The Buccaneers go into their 2011 debut with a relatively healthy roster. Only three players did not travel with the team to Kansas City: TE Kellen Winslow, LS Andrew Economos and WR Raymond Webber. A few other Bucs who did make the trip will be held out of the game due to minor injuries, including CBs Myron Lewis and Aqib Talib, FB Erik Lorig, TE Luke Stocker and DT Gerald McCoy.
That still leaves approximately 80 players at Morris's disposal on Friday, and he's likely to get most of them into the game at some point. Tampa Bay has an incredible 73 players who have yet to celebrate their 26th birthdays – it's the youngest roster in the NFL – and there is abundant talent for the coaches to consider as they contemplate that 53-man roster.

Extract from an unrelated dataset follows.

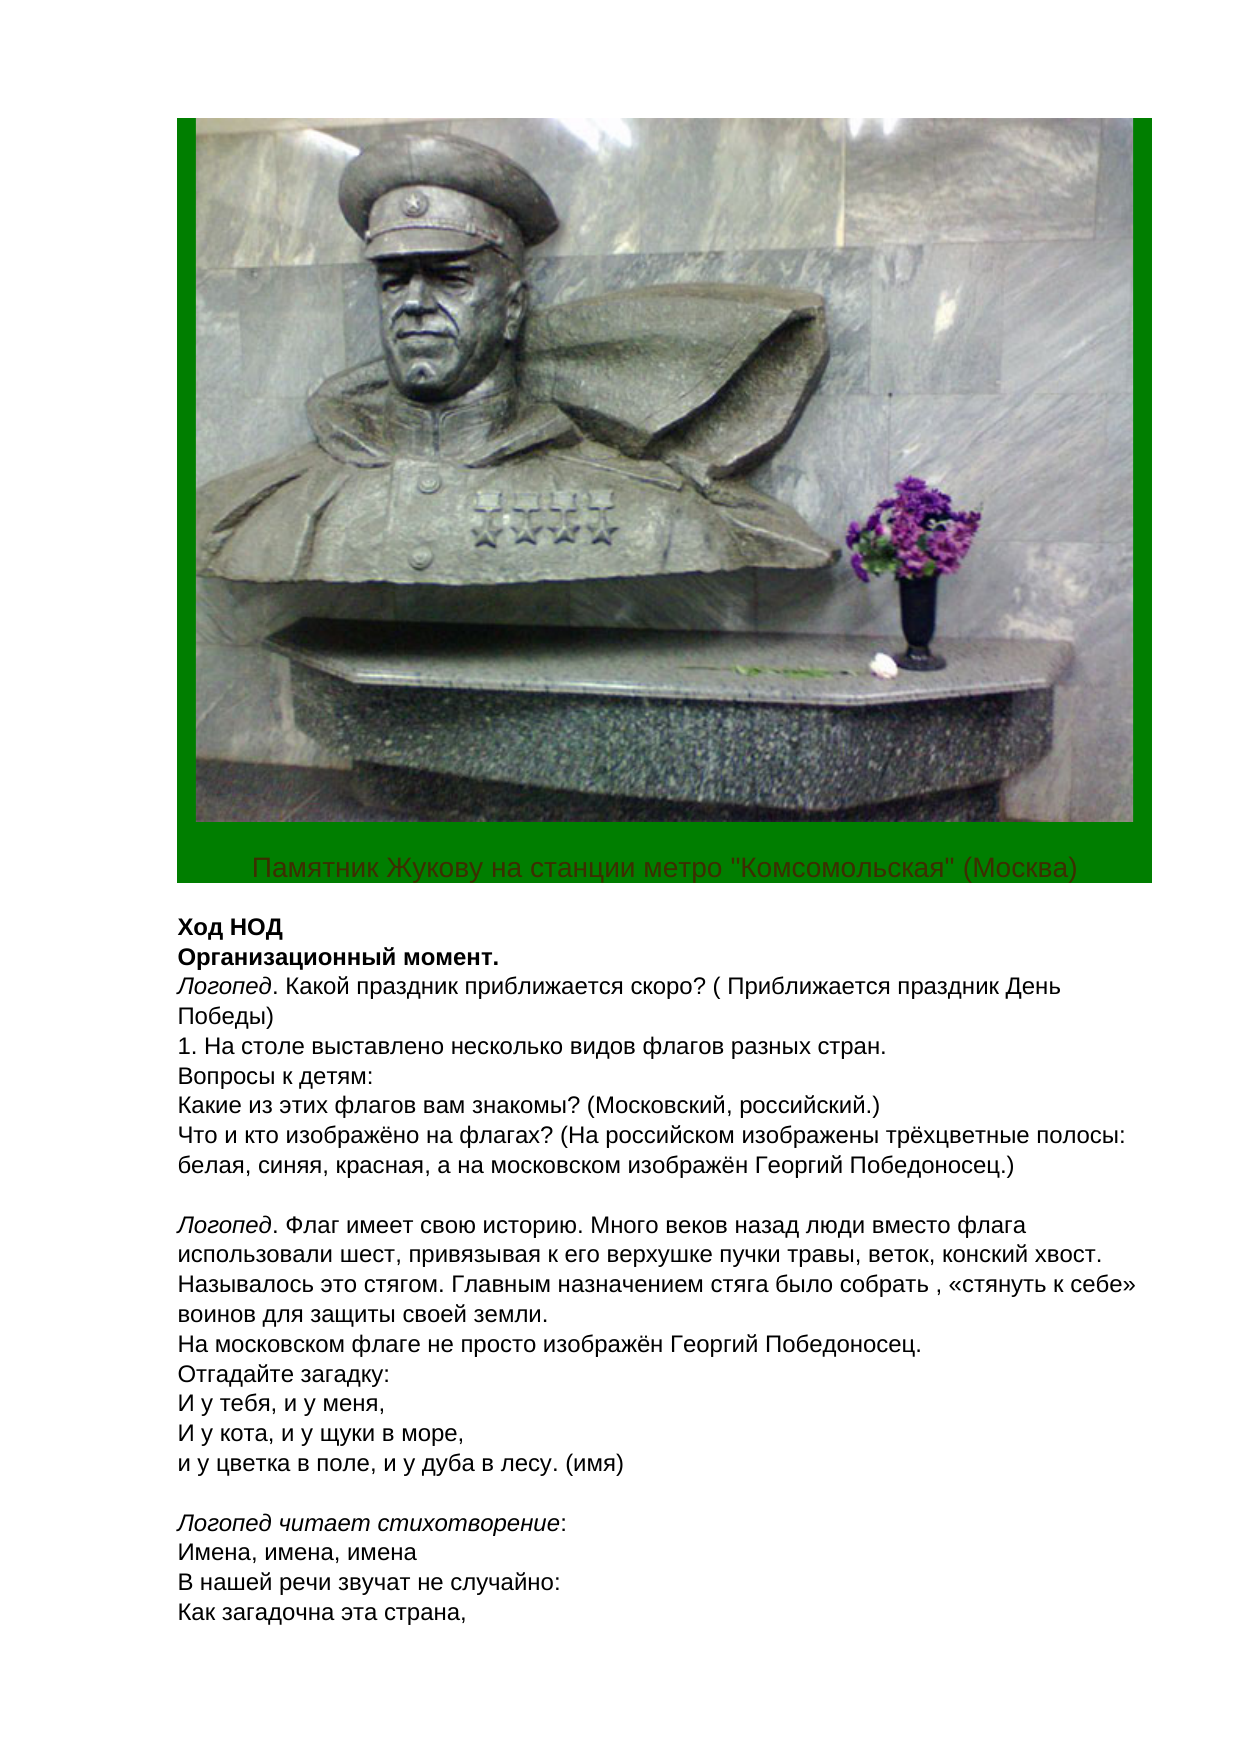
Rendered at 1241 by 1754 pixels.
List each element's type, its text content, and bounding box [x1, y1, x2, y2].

text Памятник Жукову на станции метро "Комсомольская" (Москва) [177, 851, 1152, 883]
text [177, 913, 1152, 1625]
picture [195, 118, 1134, 822]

The Bucs are particularly interested in how their legion of young defensive linemen will perform.
"For us, it starts up front on both sides of the ball," said Morris. "We built our D-line through the draft with the young guys, and we also went back and re-signed our free agents on the offensive line. Those guys are all coming back and they're ready to go. It starts up front for us."
The Bucs' staff will also be keeping a very close eye on rookie LB Mason Foster, the third-round pick out of Washington who is leading the competition for the starting middle linebacker job. That's quite a challenge for a young player, but the Bucs think Foster can handle it.
"It's still really early but he's definitely come out to camp and shown to be the best Mike at this point," said Morris. "He's certainly going to have a tough battle behind him in Tyrone McKenzie and Derrell Smith. Those guys are going to come out and fight as well. That position won't be determined until these preseason games are played, but I'm looking forward to him going out there and giving it his best effort."
Foster will start in between outside 'backers Quincy Black and Geno Hayes, but it will be Black and Hayes who stay on the field when the team goes into a nickel defense. However, Foster is also running second-string behind Black in that nickel package, so he'll eventually see action in that role as well.
"He's the base 'backer, so he'll be in there when we're in our normal 4-3," said Morris. "But when we go to our 45 defense, we'll have a chance to see Quincy Black when we have the two linebackers on the field. Right now, that helps him out a little bit, helps him focus, helps him get in tune. But when we do the second group, he'll have a chance to play some 45 'backer and get out there and do those things as well and prove himself there. I'm just excited about the young man. It's a nice way to ease him into the program."
When Foster first arrived at camp two weeks ago, he did so with a plan of how he would attack the competition for a starting spot. Foster assumed he would make mistakes from time to time, but he planned to make those mistakes at 100 miles per hour. If he approaches Friday's game in that manner, he's likely to please his coaching staff.
"Right now it's just about going out and playing hard, fast, smart and consistent," said Morris. "That's always going to be the message, that's always going to be the code. If they can do those things and execute, show their coaches they can play, we'll go watch it tomorrow and grade it."
The Bucs and Chiefs kick off at 8:00 p.m. ET. Buccaneers.com will post an update of the first-half action during halftime and a detailed game report after the final whistle. In addition, Gene Deckerhoff and Dave Moore of the Buccaneers Radio Network will provide a wrap-up of the action on video after the game.